PSR J0738−4042

Observation data Epoch J2000 Equinox ICRS
- Constellation: Puppis^{[citation needed]}
- Right ascension: 07^{h} 38^{m} 32.329^{s}^{[citation needed]}
- Declination: −40° 42′ 40.94″^{[citation needed]}

Characteristics
- Spectral type: Pulsar

Astrometry
- Distance: 37,000^{[citation needed]} ly (11,300^{[citation needed]} pc)

Details
- Rotation: 0.374919985032 s
- Age: 4.32 Myr
- Other designations: PSR J0738−4042

Database references
- SIMBAD: data

= PSR J0738−4042 =

Pulsar in the constellation Puppis

PSR J0738−4042 is the first pulsar observed to have been affected by asteroids.

It was originally discovered in 1968. In 2013 scientists at the University of Oxford, Hartebeesthoek Observatory and CSIRO announced that they had observed changes in the pulsar's spin rate and the shape of its radio pulse indicating that asteroids were encountering it, including one with a mass of about a billion tons.

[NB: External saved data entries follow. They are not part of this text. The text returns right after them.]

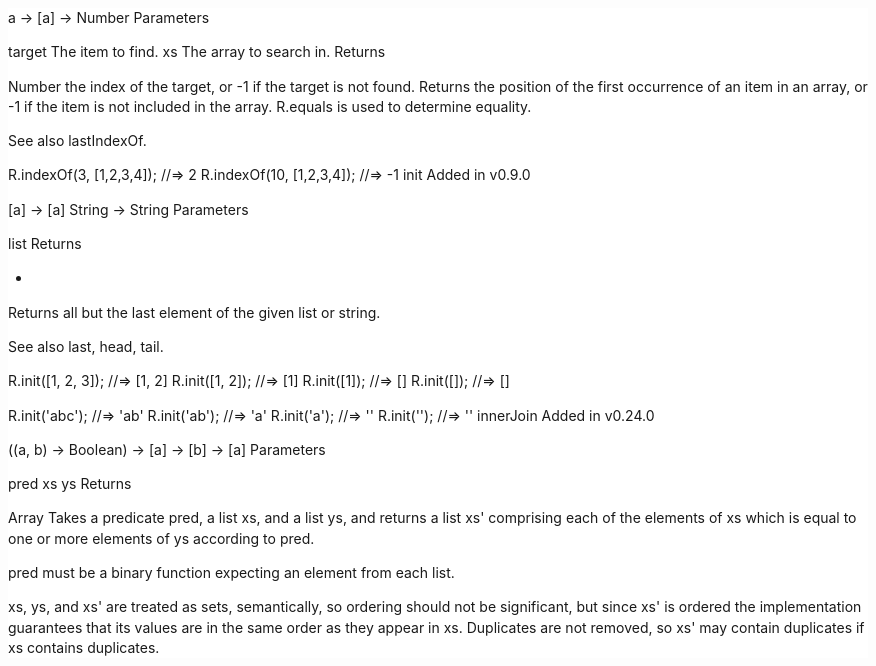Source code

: a → [a] → Number
Parameters

target
The item to find.
 xs
The array to search in.
Returns

Number the index of the target, or -1 if the target is not found.
Returns the position of the first occurrence of an item in an array, or -1 if the item is not included in the array. R.equals is used to determine equality.

See also lastIndexOf.

R.indexOf(3, [1,2,3,4]); //=> 2
R.indexOf(10, [1,2,3,4]); //=> -1
init Added in v0.9.0

[a] → [a]
String → String
Parameters

list
Returns

*
Returns all but the last element of the given list or string.

See also last, head, tail.

R.init([1, 2, 3]);  //=> [1, 2]
R.init([1, 2]);     //=> [1]
R.init([1]);        //=> []
R.init([]);         //=> []

R.init('abc');  //=> 'ab'
R.init('ab');   //=> 'a'
R.init('a');    //=> ''
R.init('');     //=> ''
innerJoin Added in v0.24.0

((a, b) → Boolean) → [a] → [b] → [a]
Parameters

pred
xs
ys
Returns

Array
Takes a predicate pred, a list xs, and a list ys, and returns a list xs' comprising each of the elements of xs which is equal to one or more elements of ys according to pred.

pred must be a binary function expecting an element from each list.

xs, ys, and xs' are treated as sets, semantically, so ordering should not be significant, but since xs' is ordered the implementation guarantees that its values are in the same order as they appear in xs. Duplicates are not removed, so xs' may contain duplicates if xs contains duplicates.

We think the pulsar's radio beam zaps the asteroid, vaporising it. But the vaporised particles are electrically charged and they slightly alter the process that creates the pulsar's beam.
— Dr. Ryan Shannon

The scientists suggested that the material blown out from the explosion which formed the pulsar could have fallen back towards it, developing a disk of debris including asteroids.